By 2003 Marc had begun racing a MK1 Escort Mexico in Sportsman ET, followed by a Toyota Celica gt4. Then the sideways, smoky world of drifting came calling, with Darren, the fourth member of the Huxley dynasty, competing in the Drift Cup and Gymkhana Grid series in a modified Nissan 180sx. With a shelf full of eliminator trophies to its credit, the Roadster was sold in 2009 to make way for the ex-Tim Hines Pro Mod Ford Sierra, renamed Top Banana Too.Around the same time, Lee and Brian (with help from Marc and his Huxley Motorsports business) began building the family’s most successful car to date, an all-glass-fibre, tube-chassised ’68 Ford Mustang Fastback. 

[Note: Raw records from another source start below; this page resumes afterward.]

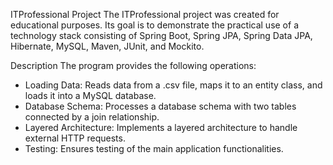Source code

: ITProfessional Project
The ITProfessional project was created for educational purposes. Its goal is to demonstrate the practical 
use of a technology stack consisting of Spring Boot, Spring JPA, Spring Data JPA, Hibernate, MySQL, Maven, JUnit, 
and Mockito.

Description
The program provides the following operations:
- Loading Data: Reads data from a .csv file, maps it to an entity class, and loads it into a MySQL database.
- Database Schema: Processes a database schema with two tables connected by a join relationship.
- Layered Architecture: Implements a layered architecture to handle external HTTP requests.
- Testing: Ensures testing of the main application functionalities.



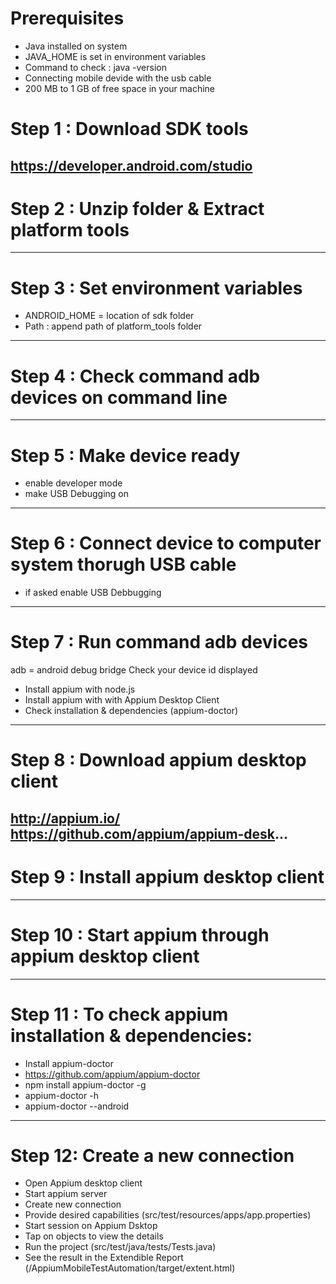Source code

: # Prerequisites
-	Java installed on system
-	JAVA_HOME is set in environment variables
-	Command to check : java -version
-	Connecting mobile devide with the usb cable 
-	200 MB to 1 GB of free space in your machine

# Step 1 : Download SDK tools
 https://developer.android.com/studio
----------------------------------------------------------------------------------
# Step 2 : Unzip folder & Extract platform tools
----------------------------------------------------------------------------------
# Step 3 : Set environment variables
 - ANDROID_HOME = location of sdk folder
 - Path : append path of platform_tools folder
----------------------------------------------------------------------------------
# Step 4 : Check command adb devices on command line
----------------------------------------------------------------------------------
# Step 5 : Make device ready
 - enable developer mode
 - make USB Debugging on
----------------------------------------------------------------------------------
# Step 6 : Connect device to computer system thorugh USB cable
 - if asked enable USB Debbugging
----------------------------------------------------------------------------------
# Step 7 : Run command adb devices
  adb = android debug bridge
 Check your device id displayed
- Install appium with node.js
- Install appium with with Appium Desktop Client
-	Check installation & dependencies (appium-doctor)
----------------------------------------------------------------------------------

# Step 8 : Download appium desktop client
   http://appium.io/
   https://github.com/appium/appium-desk...
----------------------------------------------------------------------------------
# Step 9 : Install appium desktop client
----------------------------------------------------------------------------------
# Step 10 : Start appium through appium desktop client
----------------------------------------------------------------------------------
#	Step 11 : To check appium installation & dependencies:
- Install appium-doctor
- https://github.com/appium/appium-doctor
- npm install appium-doctor -g
- appium-doctor -h
- appium-doctor --android
----------------------------------------------------------------------------------
# Step 12: Create a new connection 
-	Open Appium desktop client
- Start appium server
- Create new connection
- Provide desired capabilities (src/test/resources/apps/app.properties)
- Start session on Appium Dsktop
- Tap on objects to view the details
- Run the project (src/test/java/tests/Tests.java)
- See the result in the Extendible Report (/AppiumMobileTestAutomation/target/extent.html)
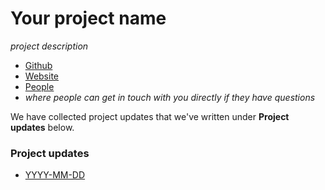 # Your project name

_project description_

* [Github]()
* [Website]()
* [People]()
* _where people can get in touch with you directly if they have questions_

We have collected project updates that we've written under **Project updates** below.

<!-- newest project update first here please -->
### Project updates
* [YYYY-MM-DD](YYYY-MM-DD.md)
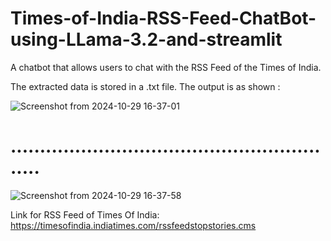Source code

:# Times-of-India-RSS-Feed-ChatBot-using-LLama-3.2-and-streamlit
 A chatbot that allows users to chat with the RSS Feed of the Times of India.

 The extracted data is stored in a .txt file.
 The output is as shown :

 ![Screenshot from 2024-10-29 16-37-01](https://github.com/user-attachments/assets/8cbf5f03-9126-4cba-95a3-255ddb76de9e)

# ..........................................................

![Screenshot from 2024-10-29 16-37-58](https://github.com/user-attachments/assets/7a930911-3b87-4218-a2ba-c04f4b19e75d)



 Link for RSS Feed of Times Of India: https://timesofindia.indiatimes.com/rssfeedstopstories.cms
 

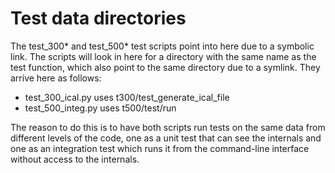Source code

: # Test data directories

The test_300* and test_500* test scripts point into here due to a symbolic link. The scripts will look in here for a directory with the same name as the test function, which also point to the same directory due to a symlink. They arrive here as follows:

* test_300_ical.py uses t300/test_generate_ical_file
* test_500_integ.py uses t500/test/run

The reason to do this is to have both scripts run tests on the same data from different levels of the code, one as a unit test that can see the internals and one as an integration test which runs it from the command-line interface without access to the internals.
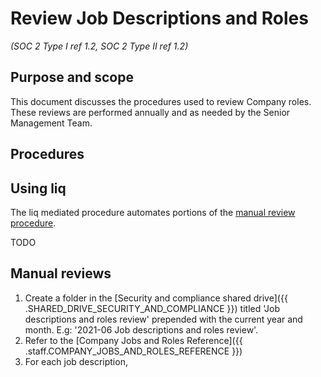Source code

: # Review Job Descriptions and Roles
_(SOC 2 Type I ref 1.2, SOC 2 Type II ref 1.2)_

## Purpose and scope

This document discusses the procedures used to review Company <term>roles</term>. These reviews are performed annually and as needed by the <role>Senior Management Team</role>.

## Procedures

## Using liq

The liq mediated procedure automates portions of the [manual review procedure](#manual-reviews).

TODO

## Manual reviews

1. Create a folder in the [Security and compliance shared drive]({{ .SHARED_DRIVE_SECURITY_AND_COMPLIANCE }}) titled 'Job descriptions and roles review' prepended with the current year and month. E.g: '2021-06 Job descriptions and roles review'.
2. Refer to the [Company Jobs and Roles Reference]({{ .staff.COMPANY_JOBS_AND_ROLES_REFERENCE }}) 
2. For each <term>job description</term>,
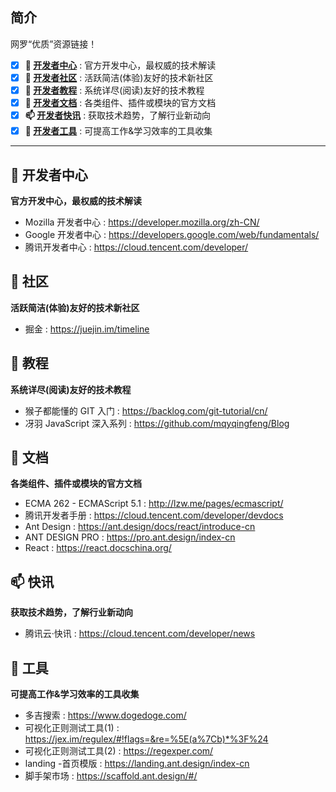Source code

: ## 简介

网罗“优质”资源链接！

- [x] **🏡 [开发者中心](#-开发者中心)** : 官方开发中心，最权威的技术解读
- [x] **🎉 [开发者社区](#-社区)** : 活跃简洁(体验)友好的技术新社区
- [x] **📐 [开发者教程](#-教程)** : 系统详尽(阅读)友好的技术教程
- [x] **📰 [开发者文档](#-文档)** : 各类组件、插件或模块的官方文档
- [x] **📫 [开发者快讯](#-快讯)** : 获取技术趋势，了解行业新动向
- [x] **🚀 [开发者工具](#-工具)** : 可提高工作&学习效率的工具收集

---

## 🏡 开发者中心

**官方开发中心，最权威的技术解读**

- Mozilla 开发者中心 : https://developer.mozilla.org/zh-CN/
- Google 开发者中心 : https://developers.google.com/web/fundamentals/
- 腾讯开发者中心 : https://cloud.tencent.com/developer/

## 🎉 社区

**活跃简洁(体验)友好的技术新社区**

- 掘金 : https://juejin.im/timeline

## 📐 教程

**系统详尽(阅读)友好的技术教程**

- 猴子都能懂的 GIT 入门 : https://backlog.com/git-tutorial/cn/
- 冴羽 JavaScript 深入系列 : https://github.com/mqyqingfeng/Blog

## 📰 文档

**各类组件、插件或模块的官方文档**

- ECMA 262 - ECMAScript 5.1 : http://lzw.me/pages/ecmascript/
- 腾讯开发者手册 : https://cloud.tencent.com/developer/devdocs
- Ant Design  : https://ant.design/docs/react/introduce-cn
- ANT DESIGN PRO : https://pro.ant.design/index-cn
- React : https://react.docschina.org/

## 📫 快讯

**获取技术趋势，了解行业新动向**

- 腾讯云·快讯 : https://cloud.tencent.com/developer/news

## 🚀 工具

**可提高工作&学习效率的工具收集**

- 多吉搜索 : https://www.dogedoge.com/
- 可视化正则测试工具(1) : https://jex.im/regulex/#!flags=&re=%5E(a%7Cb)*%3F%24
- 可视化正则测试工具(2) : https://regexper.com/
- landing -首页模版 : https://landing.ant.design/index-cn
- 脚手架市场 : https://scaffold.ant.design/#/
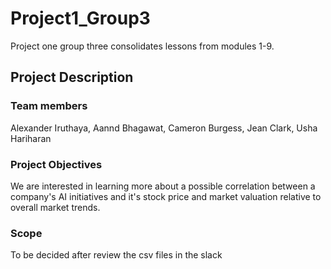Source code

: # Project1_Group3
Project one group three consolidates lessons from modules 1-9. 
## Project Description

### Team members 
Alexander Iruthaya, Aannd Bhagawat, Cameron Burgess, Jean Clark, Usha Hariharan

### Project Objectives
We are interested in learning more about a possible correlation between a company's AI initiatives and it's stock price and market valuation relative to overall market trends.

### Scope
To be decided after review the csv files in the slack
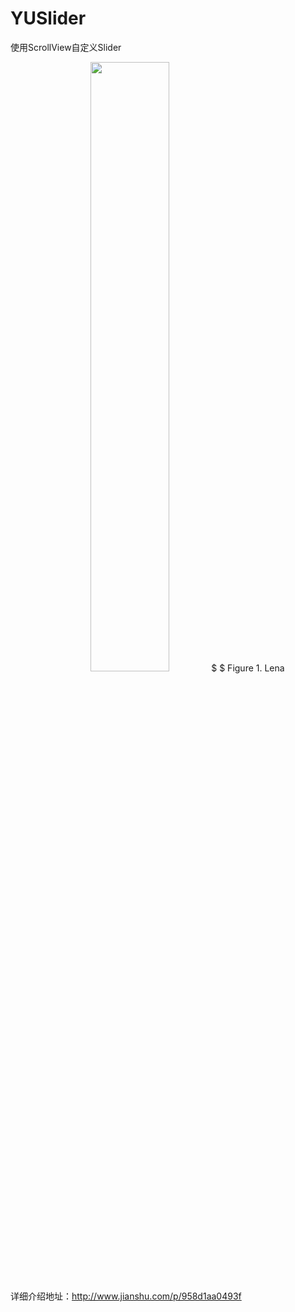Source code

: # YUSlider
使用ScrollView自定义Slider
<center>
<img src="http://o8vdzuum3.bkt.clouddn.com/YUSliderDemo.gif" width="50%" height="50%" />
$ $
Figure 1. Lena
</center>

详细介绍地址：http://www.jianshu.com/p/958d1aa0493f
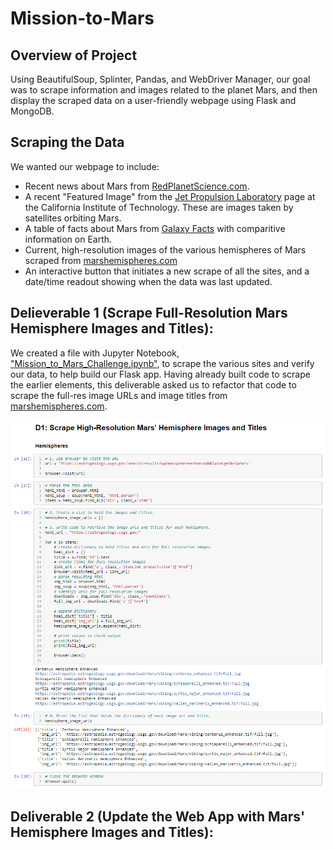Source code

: # Mission-to-Mars

## Overview of Project

Using BeautifulSoup, Splinter, Pandas, and WebDriver Manager, our goal was to scrape information and images related to the planet Mars, and then display the scraped data on a user-friendly webpage using Flask and MongoDB.

## Scraping the Data

We wanted our webpage to include:
- Recent news about Mars from [RedPlanetScience.com](http://redplanetscience.com).
- A recent "Featured Image" from the [Jet Propulsion Laboratory](https://data-class-jpl-space.s3.amazonaws.com/JPL_Space/index.html) page at the California Institute of Technology.  These are images taken by satellites orbiting Mars.
- A table of facts about Mars from [Galaxy Facts](https://galaxyfacts-mars.com) with comparitive information on Earth.
- Current, high-resolution images of the various hemispheres of Mars scraped from [marshemispheres.com](http://marshemispheres.com)
- An interactive button that initiates a new scrape of all the sites, and a date/time readout showing when the data was last updated.

## Delieverable 1 (Scrape Full-Resolution Mars Hemisphere Images and Titles):

We created a file with Jupyter Notebook, ["Mission_to_Mars_Challenge.ipynb"](https://github.com/ZeroDarkHardy/Mission-to-Mars/blob/main/Mission_to_Mars_Challenge.ipynb), to scrape the various sites and verify our data, to help build our Flask app.  Having already built code to scrape the earlier elements, this deliverable asked us to refactor that code to scrape the full-res image URLs and image titles from [marshemispheres.com](http://marshemispheres.com).

![deliverable_1.png](https://github.com/ZeroDarkHardy/Mission-to-Mars/blob/main/resources/deliverable_1.png)

## Deliverable 2 (Update the Web App with Mars' Hemisphere Images and Titles):



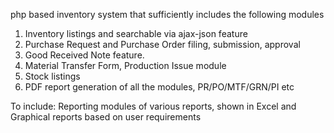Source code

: php based inventory system that sufficiently includes the following modules

1. Inventory listings and searchable via ajax-json feature
2. Purchase Request and Purchase Order filing, submission, approval
3. Good Received Note feature.
4. Material Transfer Form, Production Issue module
5. Stock listings
6. PDF report generation of all the modules, PR/PO/MTF/GRN/PI etc

To include:
Reporting modules of various reports, shown in Excel and Graphical reports based on user requirements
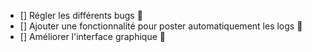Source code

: - [] Régler les différents bugs 🐛
- [] Ajouter une fonctionnalité pour poster automatiquement les logs 🚀
- [] Améliorer l'interface graphique 🎨
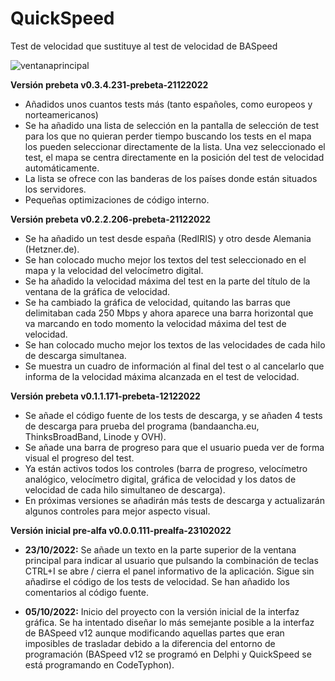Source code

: # QuickSpeed
Test de velocidad que sustituye al test de velocidad de BASpeed

![ventanaprincipal](https://user-images.githubusercontent.com/17964494/209017446-fc9124a9-30ec-4a7a-af81-4e1a14005699.png)

**Versión prebeta v0.3.4.231-prebeta-21122022**

* Añadidos unos cuantos tests más (tanto españoles, como europeos y norteamericanos)
* Se ha añadido una lista de selección en la pantalla de selección de test para los que no quieran perder tiempo buscando los tests en el mapa los pueden seleccionar directamente de la lista. Una vez seleccionado el test, el mapa se centra directamente en la posición del test de velocidad automáticamente.
* La lista se ofrece con las banderas de los países donde están situados los servidores.
* Pequeñas optimizaciones de código interno.

**Versión prebeta v0.2.2.206-prebeta-21122022**

* Se ha añadido un test desde españa (RedIRIS) y otro desde Alemania (Hetzner.de).
* Se han colocado mucho mejor los textos del test seleccionado en el mapa y la velocidad del velocímetro digital.
* Se ha añadido la velocidad máxima del test en la parte del título de la ventana de la gráfica de velocidad.
* Se ha cambiado la gráfica de velocidad, quitando las barras que delimitaban cada 250 Mbps y ahora aparece una barra horizontal que va marcando en todo momento la velocidad máxima del test de velocidad.
* Se han colocado mucho mejor los textos de las velocidades de cada hilo de descarga simultanea.
* Se muestra un cuadro de información al final del test o al cancelarlo que informa de la velocidad máxima alcanzada en el test de velocidad.

**Versión prebeta v0.1.1.171-prebeta-12122022**

* Se añade el código fuente de los  tests de descarga, y se añaden 4 tests de descarga para prueba del programa (bandaancha.eu, ThinksBroadBand, Linode y OVH).
* Se añade una barra de progreso para que el usuario pueda ver de forma visual el progreso del test.
* Ya están activos todos los controles (barra de progreso, velocímetro analógico, velocímetro digital, gráfica de velocidad y los datos de velocidad de cada hilo simultaneo de descarga).
* En próximas versiones se añadirán más tests de descarga y actualizarán algunos controles para mejor aspecto visual.

**Versión inicial pre-alfa v0.0.0.111-prealfa-23102022**

* **23/10/2022:** Se añade un texto en la parte superior de la ventana principal para indicar al usuario que pulsando la combinación de teclas CTRL+I se abre / cierra el panel informativo de la aplicación. Sigue sin añadirse el código de los tests de velocidad. Se han añadido los comentarios al código fuente.

* **05/10/2022:** Inicio del proyecto con la versión inicial de la interfaz gráfica. Se ha intentado diseñar lo más semejante posible a la interfaz de BASpeed v12 aunque modificando aquellas partes que eran imposibles de trasladar debido a la diferencia del entorno de programación (BASpeed v12 se programó en Delphi y QuickSpeed se está programando en CodeTyphon).
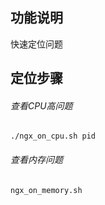 
## 功能说明
 快速定位问题

## 定位步骤

###### 查看CPU高问题
`
./ngx_on_cpu.sh pid
`


###### 查看内存问题
`
ngx_on_memory.sh
`
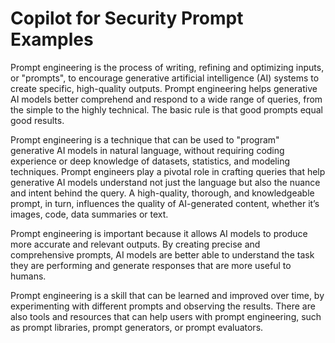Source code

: # Copilot for Security Prompt Examples

Prompt engineering is the process of writing, refining and optimizing inputs, or "prompts", to encourage generative artificial intelligence (AI) systems to create specific, high-quality outputs. Prompt engineering helps generative AI models better comprehend and respond to a wide range of queries, from the simple to the highly technical. The basic rule is that good prompts equal good results.

Prompt engineering is a technique that can be used to "program" generative AI models in natural language, without requiring coding experience or deep knowledge of datasets, statistics, and modeling techniques. Prompt engineers play a pivotal role in crafting queries that help generative AI models understand not just the language but also the nuance and intent behind the query. A high-quality, thorough, and knowledgeable prompt, in turn, influences the quality of AI-generated content, whether it’s images, code, data summaries or text.

Prompt engineering is important because it allows AI models to produce more accurate and relevant outputs. By creating precise and comprehensive prompts, AI models are better able to understand the task they are performing and generate responses that are more useful to humans.

Prompt engineering is a skill that can be learned and improved over time, by experimenting with different prompts and observing the results. There are also tools and resources that can help users with prompt engineering, such as prompt libraries, prompt generators, or prompt evaluators.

Known countrywide as Dark Horse, the Mustang has carried Brian and Lee to countless SPRC and APIRA multi-class wins and championships. In that period Brian also became a prime mover in the successful running of Shakespeare County’s ET Bracket Gamblers series and the yearly Super Gamblers race. With a thriving chassis and fabrication business earning the Huxleys further exposure in today’s drag racing, drifting and general motorsports community, they followed up with a fitting tribute to their past endeavours, the construction of CanDo II Reborn, a modern version of Brian’s original Toyota Corolla.

Completed by son Marc in 2021, the car made its public video and photographic debut at the place where it had all begun some 40 years earlier, Long Marston aka Shakespeare County Raceway. Armed with a full race-spec Ford 347, the Corolla has been the car to beat in Pro ET and at the prestigious Doorslammers event at Santa Pod. Brian remains very active racing in the SPRC Sportsman division with a V8 Ford Focus powered by what else but a 302ci Ford while son Darren competes in the same class with his Nissan 180ZX.  The Ford marque has played a leading role in all the family’s drag racing exploits and Brian’s hero in life was the late, great NHRA Pro Stock Ford legend Bob Glidden, with whom Brian was privileged to discuss all manner of things Ford-related during his many visits to the Gatornationals.

2024 Huxley Motorsport

It is for their innovative engineering and unwavering dedication to success in the sport over so many years that the Huxley Family – Brian, Lee, Darren and Marc – are inducted into Membership of the British Drag Racing Hall of Fame.